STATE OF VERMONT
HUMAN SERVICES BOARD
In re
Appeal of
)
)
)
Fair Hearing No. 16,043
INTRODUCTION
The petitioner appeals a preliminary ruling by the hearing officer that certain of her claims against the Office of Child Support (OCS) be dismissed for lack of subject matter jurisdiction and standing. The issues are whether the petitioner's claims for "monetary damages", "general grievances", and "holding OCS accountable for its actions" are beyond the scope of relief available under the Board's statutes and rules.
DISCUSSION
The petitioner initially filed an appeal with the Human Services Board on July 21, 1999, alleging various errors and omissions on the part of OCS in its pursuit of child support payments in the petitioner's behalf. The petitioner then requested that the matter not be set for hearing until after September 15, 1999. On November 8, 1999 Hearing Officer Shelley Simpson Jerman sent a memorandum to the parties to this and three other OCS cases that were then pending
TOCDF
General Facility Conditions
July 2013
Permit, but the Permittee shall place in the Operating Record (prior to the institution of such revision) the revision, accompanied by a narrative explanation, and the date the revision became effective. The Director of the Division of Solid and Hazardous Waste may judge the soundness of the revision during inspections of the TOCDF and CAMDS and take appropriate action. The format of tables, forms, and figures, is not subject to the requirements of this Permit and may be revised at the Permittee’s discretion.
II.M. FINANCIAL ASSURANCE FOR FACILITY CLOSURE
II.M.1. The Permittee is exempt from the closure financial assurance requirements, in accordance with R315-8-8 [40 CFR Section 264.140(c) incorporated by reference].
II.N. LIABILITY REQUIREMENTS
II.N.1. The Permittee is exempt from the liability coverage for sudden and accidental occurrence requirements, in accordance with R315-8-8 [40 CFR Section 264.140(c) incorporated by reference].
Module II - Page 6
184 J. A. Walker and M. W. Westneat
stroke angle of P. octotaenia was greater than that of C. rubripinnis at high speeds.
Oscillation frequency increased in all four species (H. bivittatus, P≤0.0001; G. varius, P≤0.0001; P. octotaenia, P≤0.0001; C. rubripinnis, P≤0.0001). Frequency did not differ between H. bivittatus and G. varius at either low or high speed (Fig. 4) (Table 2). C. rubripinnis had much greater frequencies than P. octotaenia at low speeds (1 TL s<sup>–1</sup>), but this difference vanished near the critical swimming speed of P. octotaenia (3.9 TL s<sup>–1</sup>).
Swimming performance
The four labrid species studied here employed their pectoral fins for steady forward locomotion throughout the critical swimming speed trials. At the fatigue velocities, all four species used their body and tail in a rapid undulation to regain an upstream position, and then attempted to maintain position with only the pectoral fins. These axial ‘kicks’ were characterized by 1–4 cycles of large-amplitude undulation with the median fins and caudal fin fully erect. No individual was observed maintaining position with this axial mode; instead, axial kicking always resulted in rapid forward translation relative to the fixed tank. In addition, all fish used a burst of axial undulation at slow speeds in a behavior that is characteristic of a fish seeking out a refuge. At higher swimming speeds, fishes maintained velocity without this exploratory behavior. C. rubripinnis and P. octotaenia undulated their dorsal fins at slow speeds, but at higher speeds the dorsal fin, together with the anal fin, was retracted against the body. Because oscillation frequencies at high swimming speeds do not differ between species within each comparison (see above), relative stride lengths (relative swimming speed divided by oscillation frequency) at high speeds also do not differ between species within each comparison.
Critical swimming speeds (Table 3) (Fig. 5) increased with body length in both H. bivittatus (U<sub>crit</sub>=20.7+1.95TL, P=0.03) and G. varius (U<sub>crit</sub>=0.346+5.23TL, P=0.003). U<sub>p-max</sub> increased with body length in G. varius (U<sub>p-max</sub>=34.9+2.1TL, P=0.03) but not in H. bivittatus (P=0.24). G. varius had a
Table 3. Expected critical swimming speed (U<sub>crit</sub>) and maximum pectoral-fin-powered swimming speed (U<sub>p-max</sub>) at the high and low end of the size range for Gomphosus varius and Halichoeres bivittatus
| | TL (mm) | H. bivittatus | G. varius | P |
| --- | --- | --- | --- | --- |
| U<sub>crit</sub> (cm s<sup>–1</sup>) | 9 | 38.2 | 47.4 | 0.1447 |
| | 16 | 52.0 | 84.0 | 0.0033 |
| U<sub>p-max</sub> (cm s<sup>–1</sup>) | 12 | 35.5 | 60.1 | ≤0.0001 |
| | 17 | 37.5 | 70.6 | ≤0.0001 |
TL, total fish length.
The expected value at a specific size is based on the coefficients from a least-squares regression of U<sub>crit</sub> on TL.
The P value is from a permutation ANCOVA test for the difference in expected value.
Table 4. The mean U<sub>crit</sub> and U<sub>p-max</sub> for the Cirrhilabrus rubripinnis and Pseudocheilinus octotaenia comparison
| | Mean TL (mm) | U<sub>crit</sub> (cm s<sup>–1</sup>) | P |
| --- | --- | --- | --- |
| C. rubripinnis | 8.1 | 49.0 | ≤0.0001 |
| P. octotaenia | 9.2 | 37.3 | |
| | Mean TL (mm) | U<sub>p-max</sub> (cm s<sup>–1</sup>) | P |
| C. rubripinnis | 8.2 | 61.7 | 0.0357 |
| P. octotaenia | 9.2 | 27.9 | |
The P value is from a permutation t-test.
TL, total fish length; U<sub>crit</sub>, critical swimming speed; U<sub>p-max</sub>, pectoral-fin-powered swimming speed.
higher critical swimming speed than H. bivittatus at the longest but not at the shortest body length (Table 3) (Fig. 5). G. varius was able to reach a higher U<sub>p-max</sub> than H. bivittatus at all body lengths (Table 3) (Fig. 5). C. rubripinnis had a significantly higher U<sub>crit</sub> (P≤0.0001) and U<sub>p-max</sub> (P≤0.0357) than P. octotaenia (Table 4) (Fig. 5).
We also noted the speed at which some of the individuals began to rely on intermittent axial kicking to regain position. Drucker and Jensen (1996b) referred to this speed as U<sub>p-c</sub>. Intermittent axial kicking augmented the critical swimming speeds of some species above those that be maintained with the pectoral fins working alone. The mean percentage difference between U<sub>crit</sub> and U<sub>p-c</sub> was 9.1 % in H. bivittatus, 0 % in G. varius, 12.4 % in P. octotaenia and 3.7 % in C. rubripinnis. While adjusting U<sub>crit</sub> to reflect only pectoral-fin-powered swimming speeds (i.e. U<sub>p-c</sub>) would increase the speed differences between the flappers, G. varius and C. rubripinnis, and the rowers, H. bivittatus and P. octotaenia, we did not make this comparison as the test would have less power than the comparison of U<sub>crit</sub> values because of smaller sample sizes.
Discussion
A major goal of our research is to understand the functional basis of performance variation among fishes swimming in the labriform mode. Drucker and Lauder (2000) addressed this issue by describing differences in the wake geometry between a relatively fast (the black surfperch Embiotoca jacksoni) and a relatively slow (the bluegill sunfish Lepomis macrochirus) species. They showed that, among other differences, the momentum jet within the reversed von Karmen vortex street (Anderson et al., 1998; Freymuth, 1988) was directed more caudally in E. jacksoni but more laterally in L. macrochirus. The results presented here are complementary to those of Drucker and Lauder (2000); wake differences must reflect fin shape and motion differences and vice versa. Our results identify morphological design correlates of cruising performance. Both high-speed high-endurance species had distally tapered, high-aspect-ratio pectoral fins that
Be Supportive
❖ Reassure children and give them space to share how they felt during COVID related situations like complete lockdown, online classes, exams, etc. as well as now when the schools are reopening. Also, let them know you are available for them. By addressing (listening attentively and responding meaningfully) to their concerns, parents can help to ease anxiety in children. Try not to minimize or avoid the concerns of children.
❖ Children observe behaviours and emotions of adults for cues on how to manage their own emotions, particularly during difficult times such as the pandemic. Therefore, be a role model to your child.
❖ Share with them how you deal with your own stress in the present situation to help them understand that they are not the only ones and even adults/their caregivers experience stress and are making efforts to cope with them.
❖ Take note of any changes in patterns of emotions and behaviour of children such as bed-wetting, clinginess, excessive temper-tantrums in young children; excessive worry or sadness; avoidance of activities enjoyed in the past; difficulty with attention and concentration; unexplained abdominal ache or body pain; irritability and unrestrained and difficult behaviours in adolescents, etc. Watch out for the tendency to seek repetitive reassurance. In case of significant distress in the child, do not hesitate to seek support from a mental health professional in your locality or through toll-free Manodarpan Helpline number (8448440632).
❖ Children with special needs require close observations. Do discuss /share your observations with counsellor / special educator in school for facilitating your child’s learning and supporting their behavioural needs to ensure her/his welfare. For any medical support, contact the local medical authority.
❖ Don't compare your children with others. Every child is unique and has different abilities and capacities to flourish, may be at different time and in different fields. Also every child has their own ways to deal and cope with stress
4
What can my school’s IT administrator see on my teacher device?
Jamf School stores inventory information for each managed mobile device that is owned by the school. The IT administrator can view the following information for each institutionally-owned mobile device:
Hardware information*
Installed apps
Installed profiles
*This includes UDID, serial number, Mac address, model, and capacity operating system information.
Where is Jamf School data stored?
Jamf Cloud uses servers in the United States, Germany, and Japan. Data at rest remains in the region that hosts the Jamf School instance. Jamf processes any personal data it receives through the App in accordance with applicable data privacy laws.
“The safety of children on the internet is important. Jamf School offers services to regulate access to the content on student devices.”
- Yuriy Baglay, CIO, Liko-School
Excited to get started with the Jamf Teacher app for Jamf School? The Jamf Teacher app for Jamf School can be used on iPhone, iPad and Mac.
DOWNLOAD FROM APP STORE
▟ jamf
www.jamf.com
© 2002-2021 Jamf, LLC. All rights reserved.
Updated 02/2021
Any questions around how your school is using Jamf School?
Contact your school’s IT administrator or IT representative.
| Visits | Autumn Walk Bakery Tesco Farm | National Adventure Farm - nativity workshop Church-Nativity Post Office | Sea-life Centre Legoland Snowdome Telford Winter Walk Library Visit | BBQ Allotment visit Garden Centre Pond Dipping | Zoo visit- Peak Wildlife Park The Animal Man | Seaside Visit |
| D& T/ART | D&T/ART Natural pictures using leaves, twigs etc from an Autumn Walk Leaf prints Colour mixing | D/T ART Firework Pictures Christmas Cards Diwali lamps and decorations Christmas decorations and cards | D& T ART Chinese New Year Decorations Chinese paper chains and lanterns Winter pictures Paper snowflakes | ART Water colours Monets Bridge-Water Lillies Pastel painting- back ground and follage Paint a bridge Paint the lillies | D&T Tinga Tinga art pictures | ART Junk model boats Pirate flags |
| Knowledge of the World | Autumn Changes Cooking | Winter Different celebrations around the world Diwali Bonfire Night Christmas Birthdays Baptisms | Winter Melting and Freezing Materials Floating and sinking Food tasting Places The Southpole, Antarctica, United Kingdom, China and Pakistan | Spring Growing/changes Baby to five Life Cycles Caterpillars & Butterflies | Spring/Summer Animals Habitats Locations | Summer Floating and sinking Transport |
======
Reproduce the lines of the entries above from the one with "Any questions around" to the one with "Contact your school’s", both included, exactly and without any other line.

Any questions around how your school is using Jamf School?
Contact your school’s IT administrator or IT representative.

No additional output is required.